Я начинал познавать наш век и понимать, в какое время мы живем.
3
Деженэ собрал у себя на даче молодежь. Лучшие вина, великолепный стол, карточная игра, танцы, прогулки верхом - все было к услугам гостей. Деженэ был богат и славился своей щедростью. Он отличался античным гостеприимством, которое сочеталось у него с нравами нынешнего времени. К тому же в его доме можно было найти самые лучшие книги; его разговор изобличал в нем человека образованного и воспитанного. Этот человек положительно был загадкой.
Я к нему явился в молчаливом расположении духа, которое ничто не могло преодолеть; он всячески старался щадить меня. Я не отвечал на его вопросы, он перестал задавать их; главное для него было, чтобы я забыл мою любовницу. А я ездил на охоту, я оказывался за столом столь же хорошим собутыльником, как и другие, и большего он с меня не спрашивал.
На свете немало таких людей, которые всей душой хотят оказать вам услугу и без всяких угрызений совести готовы запустить в вас самым тяжелым булыжником, лишь бы раздавить кусающую вас муху. Они хлопочут только об одном - как бы помешать вам поступить ненадлежащим образом, другими словами - они не могут успокоиться, пока не сделают вас подобным им самим. Достигнув каким бы то ни было способом этой цели, они радостно потирают руки; им и невдомек, что вы можете попасть из огня да в полымя.

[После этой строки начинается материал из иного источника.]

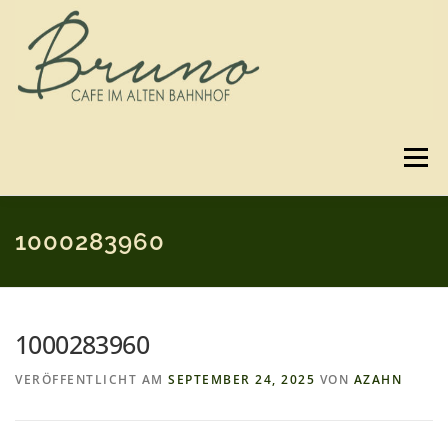
Zum
Inhalt
springen
Menü
SPEISEKARTE
GUTSCHEINE
BILDER
1000283960
3D-RUNDGANG
ANFAHRT
KONTAKT
1000283960
VERÖFFENTLICHT AM
SEPTEMBER 24, 2025
VON
AZAHN
IMPRESSUM & DATENSCHUTZ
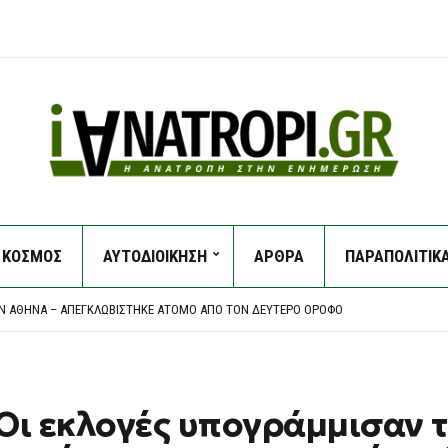
ΚΟΣΜΟΣ
ΑΥΤΟΔΙΟΙΚΗΣΗ
ΑΡΘΡΑ
ΠΑΡΑΠΟΛΙΤΙΚ
 ΑΜΕΡΙΚΑΝΙΚΉ ΓΕΡΟΥΣΊΑ ΓΙΑ ΝΟΜΟΣΧΈΔΙΟ ΠΟΥ ΠΡΟΒΛΈΠΕΙ ΤΗΝ ΕΠΙΒΟΛΉ ΣΗΜΑΝΤΙΚ
ΗΚΕ ΣΤΗ ΘΆΛΑΣΣΑ – ΈΚΑΝΕ ΒΟΥΤΙΆ ΚΑΙ ΧΤΎΠΗΣΕ ΣΕ ΠΈΤΡΑ
ΤΗΝ ΑΘΉΝΑ – ΑΠΕΓΚΛΩΒΊΣΤΗΚΕ ΆΤΟΜΟ ΑΠΌ ΤΟΝ ΔΕΎΤΕΡΟ ΌΡΟΦΟ
 ΒΟΥΤΙΆ 3,6% ΣΤΟΝ ΠΡΑΓΜΑΤΙΚΌ ΜΙΣΘΌ ΚΑΙ ΤΟ ΔΙΑΘΈΣΙΜΟ ΕΙΣΌΔΗΜΑ ΤΟ ΠΡΏΤΟ Τ
Α ΝΑ ΑΦΉΣΕΙ ΤΟΝ ΒΑΓΓΈΛΗ ΠΑΥΛΊΔΗ -ΕΤΟΙΜΆΖΕΙ ΠΡΟΣΦΟΡΆ Η ΦΕΝΈΡΜΠΑΧΤΣΕ
 ΑΜΕΡΙΚΑΝΙΚΉ ΓΕΡΟΥΣΊΑ ΓΙΑ ΝΟΜΟΣΧΈΔΙΟ ΠΟΥ ΠΡΟΒΛΈΠΕΙ ΤΗΝ ΕΠΙΒΟΛΉ ΣΗΜΑΝΤΙΚ
ΗΚΕ ΣΤΗ ΘΆΛΑΣΣΑ – ΈΚΑΝΕ ΒΟΥΤΙΆ ΚΑΙ ΧΤΎΠΗΣΕ ΣΕ ΠΈΤΡΑ
Οι εκλογές υπογράμμισαν 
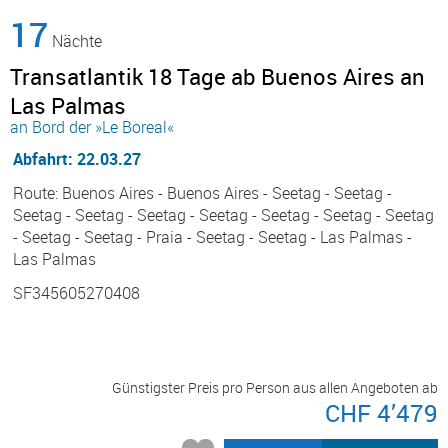
17
Nächte
Transatlantik 18 Tage ab Buenos Aires an
Las Palmas
an Bord der »Le Boreal«
Abfahrt: 22.03.27
Route: Buenos Aires - Buenos Aires - Seetag - Seetag -
Seetag - Seetag - Seetag - Seetag - Seetag - Seetag - Seetag
- Seetag - Seetag - Praia - Seetag - Seetag - Las Palmas -
Las Palmas
SF345605270408
Günstigster Preis pro Person aus allen Angeboten ab
CHF 4’479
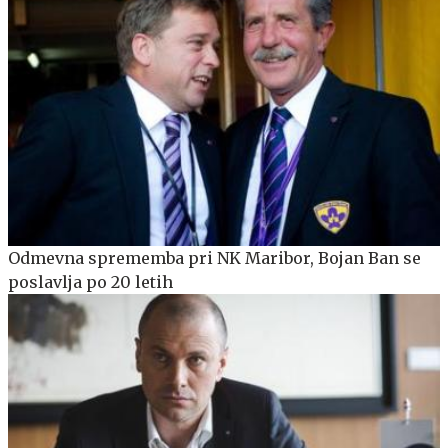
Odmevna sprememba pri NK Maribor, Bojan Ban se
poslavlja po 20 letih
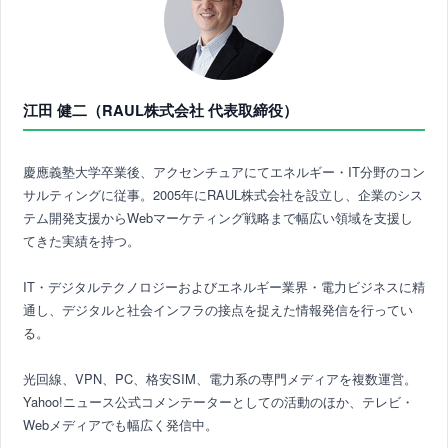
江田 健二（RAUL株式会社 代表取締役）
慶應義塾大学卒業後、アクセンチュアにてエネルギー・IT分野のコン
サルティングに従事。2005年にRAUL株式会社を設立し、企業のシス
テム開発支援からWebマーケティング戦略まで幅広い領域を支援し
てきた実績を持つ。
IT・デジタルテクノロジーおよびエネルギー業界・電力ビジネスに精
通し、デジタルと社会インフラの接点を捉えた情報発信を行ってい
る。
光回線、VPN、PC、格安SIM、電力系の専門メディアを複数運営。
Yahoo!ニュース公式コメンテーターとしての活動のほか、テレビ・
Webメディアでも幅広く発信中。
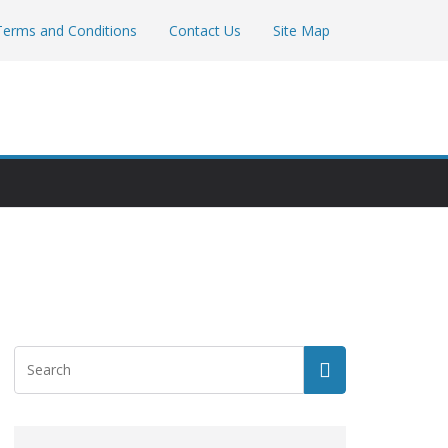
Terms and Conditions
Contact Us
Site Map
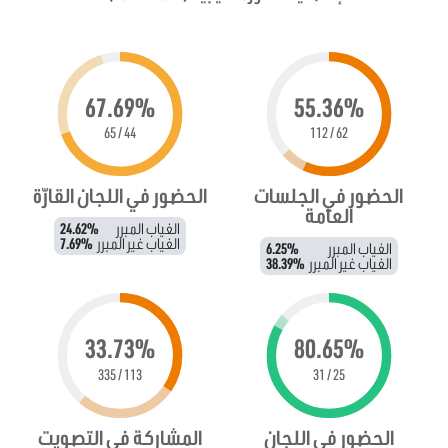
67.69%
55.36%
44 / 65
62 / 112
الحضور في الجلسات
الحضور في اللجان القارّة
العامة
الغياب المبرر
24.62%
الغياب غير المبرر
7.69%
الغياب المبرر
6.25%
الغياب غير المبرر
38.39%
33.73%
80.65%
113 / 335
25 / 31
الحضور في اللجان
المشاركة في التصويت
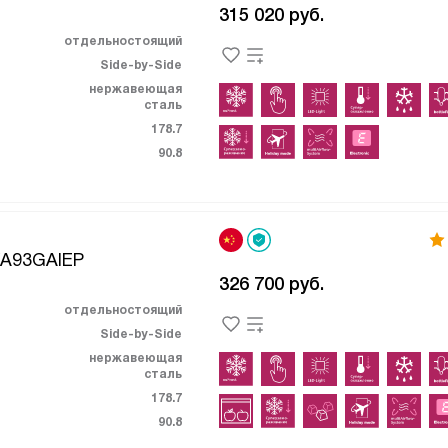
315 020
руб.
отдельностоящий
Side-by-Side
нержавеющая
сталь
178.7
90.8
KA93GAIEP
326 700
руб.
отдельностоящий
Side-by-Side
нержавеющая
сталь
178.7
90.8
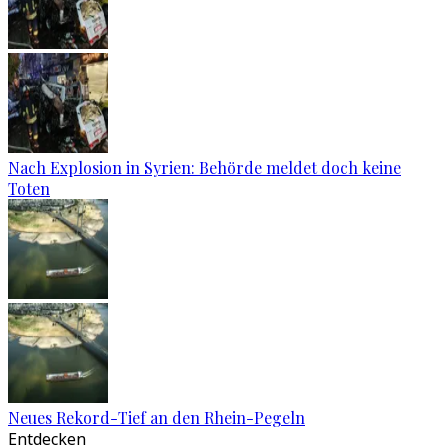
Nach Explosion in Syrien: Behörde meldet doch keine
Toten
Neues Rekord-Tief an den Rhein-Pegeln
Entdecken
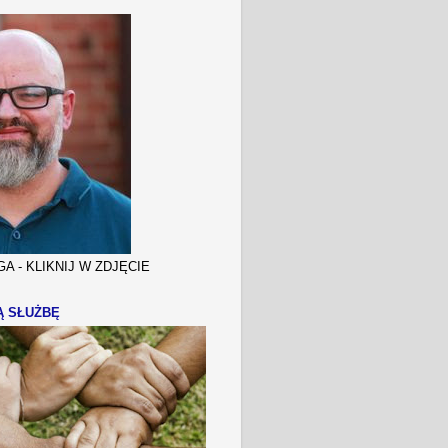
A - KLIKNIJ W ZDJĘCIE
Ą SŁUŻBĘ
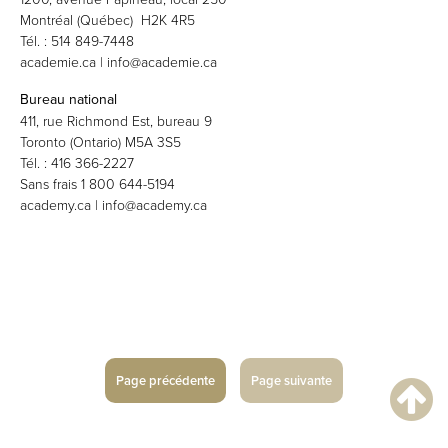
Montréal (Québec) H2K 4R5
Tél. : 514 849-7448
academie.ca | info@academie.ca
Bureau national
411, rue Richmond Est, bureau 9
Toronto (Ontario) M5A 3S5
Tél. : 416 366-2227
Sans frais 1 800 644-5194
academy.ca | info@academy.ca
Page précédente
Page suivante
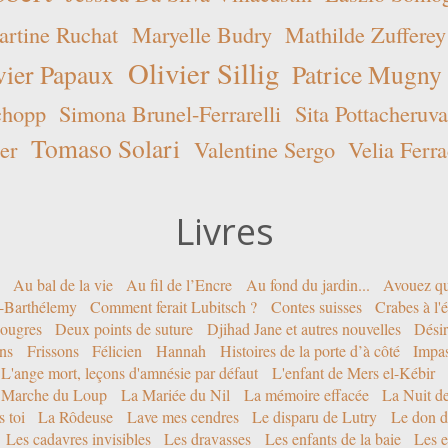
rtine Ruchat
Maryelle Budry
Mathilde Zufferey
Olivier Sillig
vier Papaux
Patrice Mugny
chopp
Simona Brunel-Ferrarelli
Sita Pottacheruva
Tomaso Solari
er
Valentine Sergo
Velia Ferra
Livres
Au bal de la vie
Au fil de l’Encre
Au fond du jardin...
Avouez qu
nt-Barthélemy
Comment ferait Lubitsch ?
Contes suisses
Crabes à l'
ougres
Deux points de suture
Djihad Jane et autres nouvelles
Désir
ons
Frissons
Félicien
Hannah
Histoires de la porte d’à côté
Impa
L'ange mort, leçons d'amnésie par défaut
L'enfant de Mers el-Kébir
 Marche du Loup
La Mariée du Nil
La mémoire effacée
La Nuit d
 toi
La Rôdeuse
Lave mes cendres
Le disparu de Lutry
Le don d
Les cadavres invisibles
Les dravasses
Les enfants de la baie
Les e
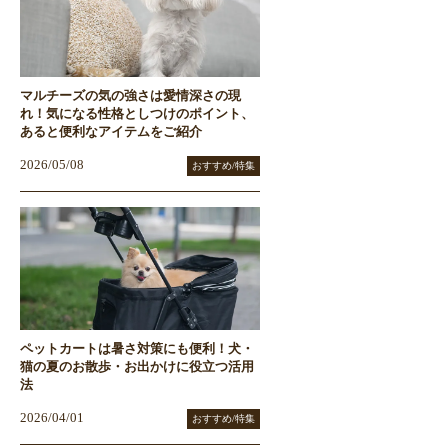
マルチーズの気の強さは愛情深さの現
れ！気になる性格としつけのポイント、
あると便利なアイテムをご紹介
2026/05/08
おすすめ/特集
ペットカートは暑さ対策にも便利！犬・
猫の夏のお散歩・お出かけに役立つ活用
法
2026/04/01
おすすめ/特集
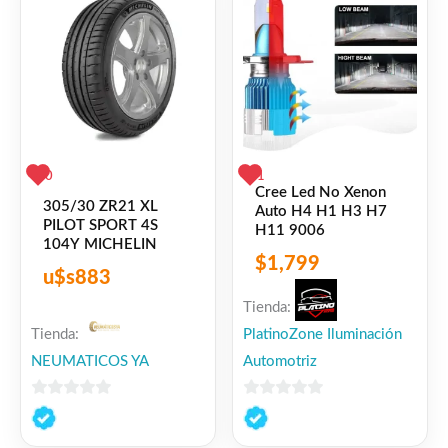
0
1
Cree Led No Xenon
305/30 ZR21 XL
Auto H4 H1 H3 H7
PILOT SPORT 4S
H11 9006
104Y MICHELIN
$
1,799
u$s
883
Tienda:
Tienda:
PlatinoZone Iluminación
NEUMATICOS YA
Automotriz
0
0
de
de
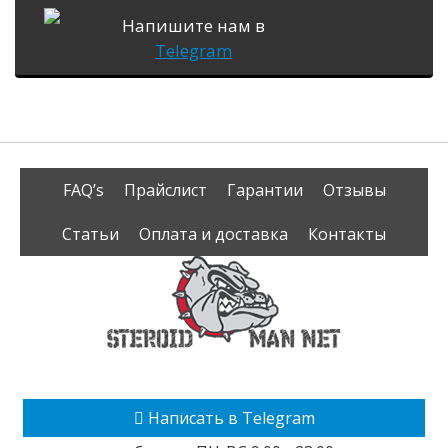
Напишите нам в
Telegram
FAQ’s
Прайслист
Гарантии
Отзывы
Статьи
Оплата и доставка
Контакты
Написать в Telegram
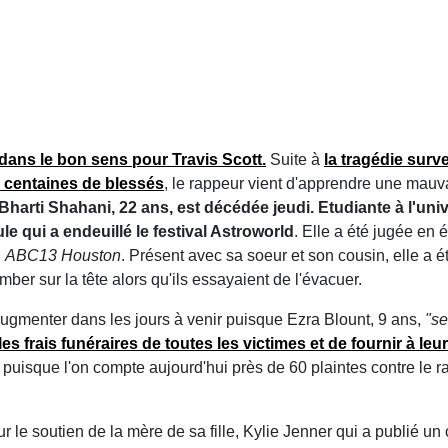
dans le bon sens pour Travis Scott.
Suite à
la tragédie surv
es centaines de blessés
, le rappeur vient d'apprendre une mauv
 Bharti Shahani, 22 ans, est décédée jeudi. Etudiante à l'univ
e qui a endeuillé le festival Astroworld
. Elle a été jugée en 
n
ABC13 Houston
. Présent avec sa soeur et son cousin, elle a é
omber sur la tête alors qu'ils essayaient de l'évacuer.
 augmenter dans les jours à venir puisque Ezra Blount, 9 ans,
"se
es frais funéraires de toutes les victimes et de fournir à l
 puisque l'on compte aujourd'hui près de 60 plaintes contre le ra
 le soutien de la mère de sa fille, Kylie Jenner qui a publié 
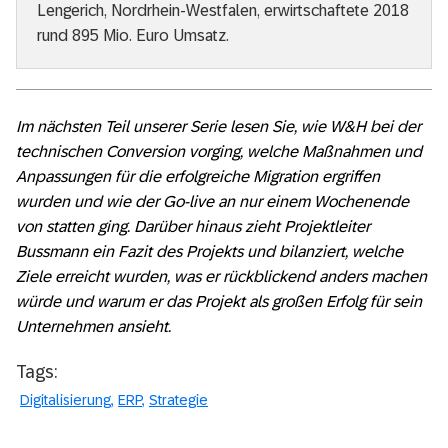
Lengerich, Nordrhein-Westfalen, erwirtschaftete 2018
rund 895 Mio. Euro Umsatz.
Im nächsten Teil unserer Serie lesen Sie, wie W&H bei der
technischen Conversion vorging, welche Maßnahmen und
Anpassungen für die erfolgreiche Migration ergriffen
wurden und wie der Go-live an nur einem Wochenende
von statten ging. Darüber hinaus zieht Projektleiter
Bussmann ein Fazit des Projekts und bilanziert, welche
Ziele erreicht wurden, was er rückblickend anders machen
würde und warum er das Projekt als großen Erfolg für sein
Unternehmen ansieht.
Tags:
Digitalisierung
ERP
Strategie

И все это делается из дружбы.
Одно из величайших несчастий неискушенной в жизни молодежи заключается в том, что она представляет себе мир в соответствии с первыми впечатлениями, которые ее поразили; но, сказать правду, есть также порода очень несчастных людей - это те, кто в подобном случае всегда оказывается тут как тут и говорит молодежи: "Ты правильно поступаешь, что веришь в зло, мы по опыту знаем это". Мне доводилось слышать, например, об одном странном явлении: это было как бы нечто среднее между добром и злом, некое соглашение между бессердечными женщинами и достойными их мужчинами; они называли это мимолетным чувством и говорили о нем, точно о паровой машине, изобретенной каким-то каретником или подрядчиком по строительной части. Они говорили мне: "В подобных случаях уславливаются о том-то и о том-то, произносят такие-то фразы, которые вызывают в ответ такие-то другие, пишут письма таким-то образом, а становятся на колени - таким-то". Все это было заранее определено как некий парад; волосы же у этих милейших людей были седые.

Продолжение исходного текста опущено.